By promising to match state spending, federal grant-in-aid programs lower the effective cost of delivering services that Congress deems desirable, usually with strings attached that limit the autonomy of state officials. The advent of these programs then creates state-level constituencies that are deeply invested in their continuation, which in turn helps ensure that they can never be rolled back or substantially restructured. Even when federal grant-in-aid programs do afford some room for state-level creativity, a certain learned helplessness tends to creep in. State officials are so fearful of losing federal funds that they tend to stay well within the lines.

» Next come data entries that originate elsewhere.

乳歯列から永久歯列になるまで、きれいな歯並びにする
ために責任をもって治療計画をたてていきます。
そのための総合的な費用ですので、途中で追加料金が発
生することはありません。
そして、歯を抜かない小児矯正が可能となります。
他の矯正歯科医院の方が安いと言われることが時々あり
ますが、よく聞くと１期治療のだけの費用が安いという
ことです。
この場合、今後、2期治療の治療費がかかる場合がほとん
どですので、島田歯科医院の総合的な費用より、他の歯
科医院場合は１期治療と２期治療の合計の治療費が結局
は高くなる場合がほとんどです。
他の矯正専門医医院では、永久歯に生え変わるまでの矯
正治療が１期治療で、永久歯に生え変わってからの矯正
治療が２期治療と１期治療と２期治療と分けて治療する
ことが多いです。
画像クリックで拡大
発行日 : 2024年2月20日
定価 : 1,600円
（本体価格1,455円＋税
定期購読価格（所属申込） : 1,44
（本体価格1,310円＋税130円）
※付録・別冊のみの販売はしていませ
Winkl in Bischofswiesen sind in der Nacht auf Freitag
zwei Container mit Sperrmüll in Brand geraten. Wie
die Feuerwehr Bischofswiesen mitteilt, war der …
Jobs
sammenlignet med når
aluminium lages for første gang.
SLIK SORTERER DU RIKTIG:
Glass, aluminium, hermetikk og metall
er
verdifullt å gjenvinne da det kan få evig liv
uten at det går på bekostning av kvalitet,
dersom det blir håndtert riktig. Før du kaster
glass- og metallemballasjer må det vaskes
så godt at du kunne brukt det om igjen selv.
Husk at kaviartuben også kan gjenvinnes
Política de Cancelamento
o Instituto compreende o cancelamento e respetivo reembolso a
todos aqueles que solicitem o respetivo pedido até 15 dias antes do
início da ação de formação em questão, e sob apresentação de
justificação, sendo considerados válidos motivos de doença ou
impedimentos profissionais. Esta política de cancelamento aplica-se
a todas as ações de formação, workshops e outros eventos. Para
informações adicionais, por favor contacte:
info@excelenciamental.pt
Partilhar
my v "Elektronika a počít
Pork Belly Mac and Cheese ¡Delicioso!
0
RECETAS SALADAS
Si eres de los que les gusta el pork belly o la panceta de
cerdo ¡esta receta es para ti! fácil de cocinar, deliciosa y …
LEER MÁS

While grant-in-aid federalism flattens policy differences across states on matters of substance, cable-news controversies come to the fore. Battles over the regulation of guns, abortion, and immigration take up time and energy in state capitals that might, under conditions of greater autonomy, be devoted to bread-and-butter questions of what state governments ought to be doing in the first place. The more state governments fixate on nationalized cultural clashes, the less there is to distinguish governors from telegenic senators yelling at judicial nominees for the viewing pleasure of a small minority of die-hard partisans.
As for John Hickenlooper, it seems he’s not quite ready to give up on politics. The former governor reportedly is seriously considering running for the U.S. Senate.